● **WORK REQUIRED**
Copy the data exactly, pictures aside.
--
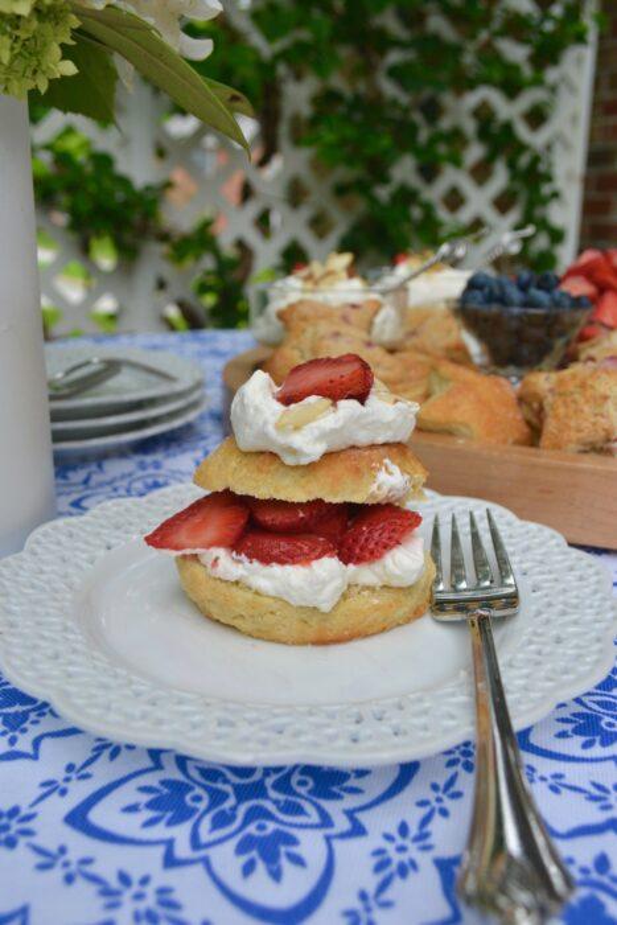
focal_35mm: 33
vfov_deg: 57.2
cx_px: 308
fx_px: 848
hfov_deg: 40.0
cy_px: 462
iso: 320
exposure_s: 1/125
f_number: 5.6
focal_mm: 22
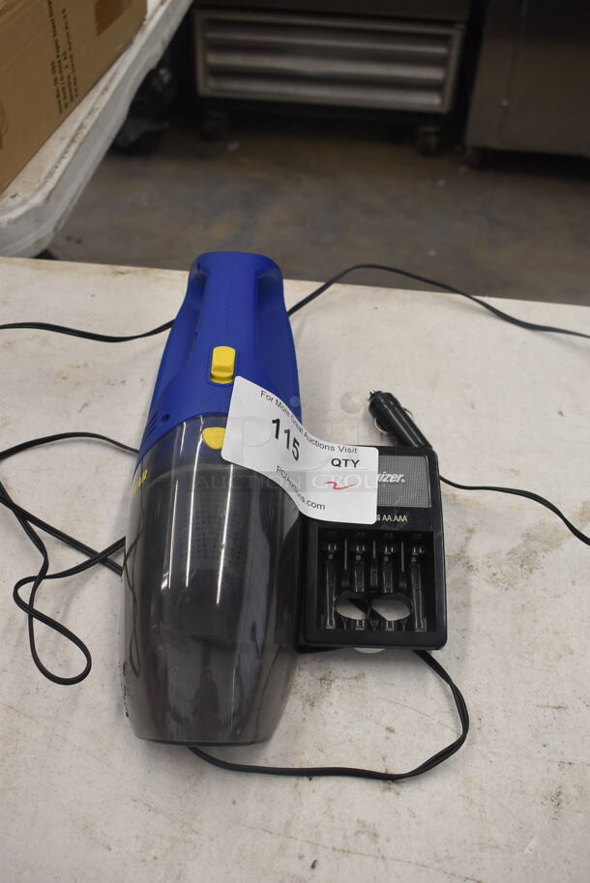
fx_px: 847
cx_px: 295
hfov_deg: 38.4
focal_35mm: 34
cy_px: 442
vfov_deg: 55.1
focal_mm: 23
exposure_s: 1/60
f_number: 5.6
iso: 560
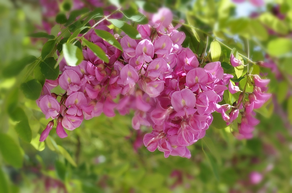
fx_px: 1409
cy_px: 96
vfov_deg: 7.9
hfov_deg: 11.8
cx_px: 146
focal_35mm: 174
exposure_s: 1/50
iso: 200
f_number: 9
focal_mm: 116
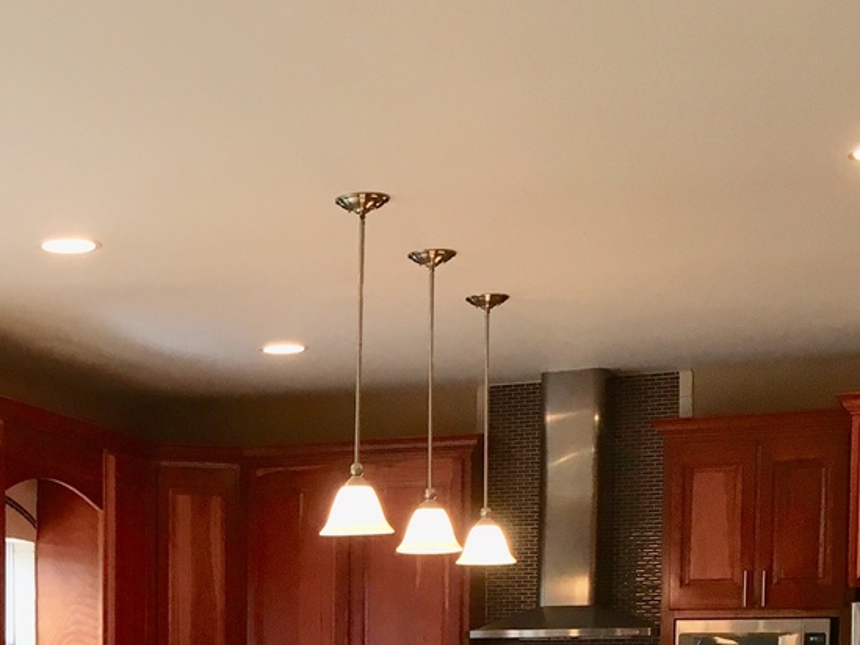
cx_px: 67
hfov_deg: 24.8
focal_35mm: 76
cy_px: 772
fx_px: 1889
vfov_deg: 18.4
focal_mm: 4.15
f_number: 2.2
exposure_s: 1/30
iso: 25
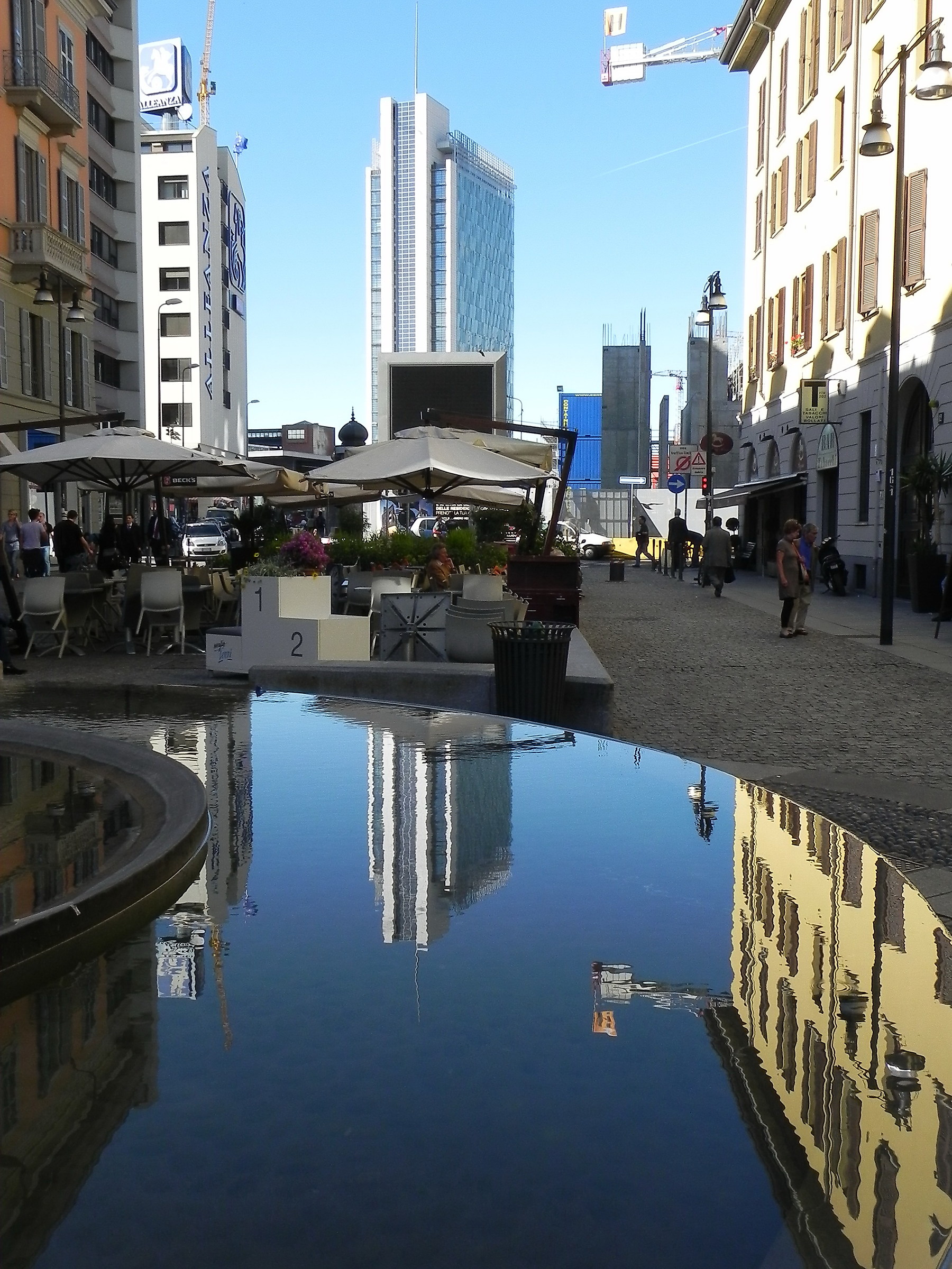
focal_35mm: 37
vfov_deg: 50.1
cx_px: 476
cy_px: 634
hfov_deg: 38.7
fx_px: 1357
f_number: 6.3
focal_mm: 6.6
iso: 200
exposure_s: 1/310
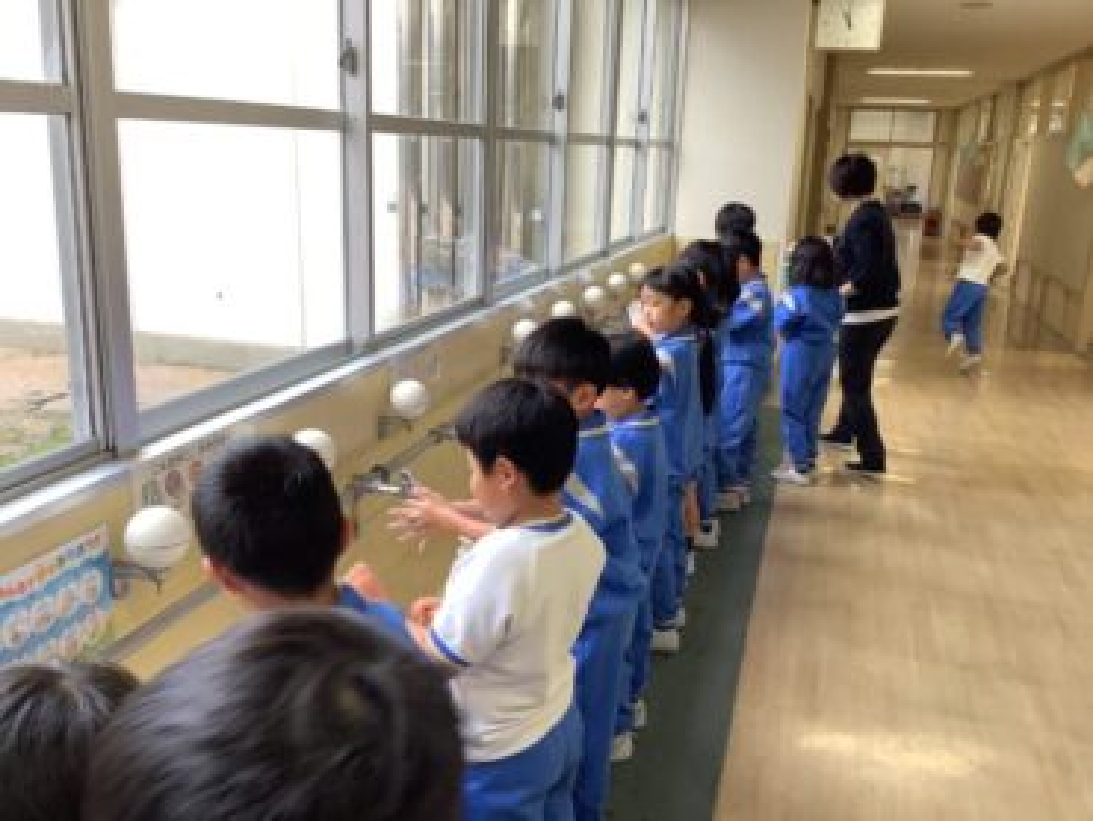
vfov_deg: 45.5
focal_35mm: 31
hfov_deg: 58.3
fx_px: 979
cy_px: 410
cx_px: 546
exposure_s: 1/60
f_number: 2.4
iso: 80
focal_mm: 3.3
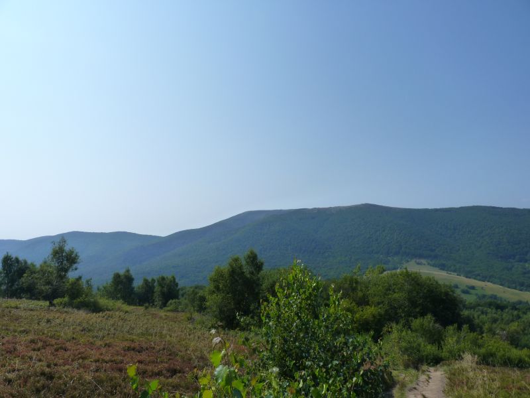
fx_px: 413
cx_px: 265
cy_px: 199
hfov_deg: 65.3
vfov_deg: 51.4
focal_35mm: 27
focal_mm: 4.8
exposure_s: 1/250
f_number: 5
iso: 125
--
● **COMPLETED EXERCISE**
focal_35mm: 33
vfov_deg: 57.2
cx_px: 308
fx_px: 848
hfov_deg: 40.0
cy_px: 462
iso: 320
exposure_s: 1/125
f_number: 5.6
focal_mm: 22
fx_px: 847
cx_px: 295
hfov_deg: 38.4
focal_35mm: 34
cy_px: 442
vfov_deg: 55.1
focal_mm: 23
exposure_s: 1/60
f_number: 5.6
iso: 560
fx_px: 1409
cy_px: 96
vfov_deg: 7.9
hfov_deg: 11.8
cx_px: 146
focal_35mm: 174
exposure_s: 1/50
iso: 200
f_number: 9
focal_mm: 116
cx_px: 67
hfov_deg: 24.8
focal_35mm: 76
cy_px: 772
fx_px: 1889
vfov_deg: 18.4
focal_mm: 4.15
f_number: 2.2
exposure_s: 1/30
iso: 25
focal_35mm: 37
vfov_deg: 50.1
cx_px: 476
cy_px: 634
hfov_deg: 38.7
fx_px: 1357
f_number: 6.3
focal_mm: 6.6
iso: 200
exposure_s: 1/310
vfov_deg: 45.5
focal_35mm: 31
hfov_deg: 58.3
fx_px: 979
cy_px: 410
cx_px: 546
exposure_s: 1/60
f_number: 2.4
iso: 80
focal_mm: 3.3
fx_px: 413
cx_px: 265
cy_px: 199
hfov_deg: 65.3
vfov_deg: 51.4
focal_35mm: 27
focal_mm: 4.8
exposure_s: 1/250
f_number: 5
iso: 125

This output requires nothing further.